• _Exercise directions_: What lines in the following entries hold the word "potočnice"? Copy each one.

• _Entries shown_:
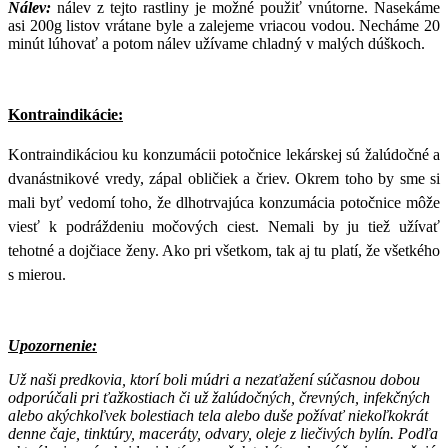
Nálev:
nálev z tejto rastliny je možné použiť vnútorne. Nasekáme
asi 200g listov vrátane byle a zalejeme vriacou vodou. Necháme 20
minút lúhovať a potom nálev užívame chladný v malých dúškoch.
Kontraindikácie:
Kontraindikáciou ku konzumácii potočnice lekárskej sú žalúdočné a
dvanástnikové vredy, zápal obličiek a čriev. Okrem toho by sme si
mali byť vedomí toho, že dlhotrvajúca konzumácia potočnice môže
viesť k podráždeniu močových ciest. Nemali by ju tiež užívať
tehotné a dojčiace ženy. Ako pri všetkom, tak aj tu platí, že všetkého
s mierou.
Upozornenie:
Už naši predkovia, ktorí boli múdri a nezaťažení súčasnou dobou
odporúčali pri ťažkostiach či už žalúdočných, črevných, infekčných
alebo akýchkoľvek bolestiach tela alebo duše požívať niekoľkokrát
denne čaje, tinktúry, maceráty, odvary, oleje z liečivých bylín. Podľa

* * *

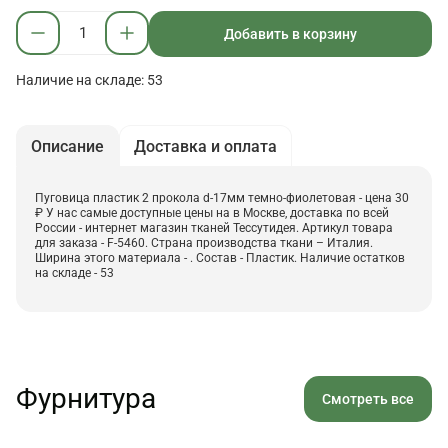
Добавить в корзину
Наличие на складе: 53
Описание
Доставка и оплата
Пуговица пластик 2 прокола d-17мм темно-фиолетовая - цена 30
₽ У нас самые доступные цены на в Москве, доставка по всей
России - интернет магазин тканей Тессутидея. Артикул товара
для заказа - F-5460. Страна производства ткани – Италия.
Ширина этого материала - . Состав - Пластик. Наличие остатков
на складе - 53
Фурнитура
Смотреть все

• _Response to this exercise_:
Kontraindikáciou ku konzumácii potočnice lekárskej sú žalúdočné a
mali byť vedomí toho, že dlhotrvajúca konzumácia potočnice môže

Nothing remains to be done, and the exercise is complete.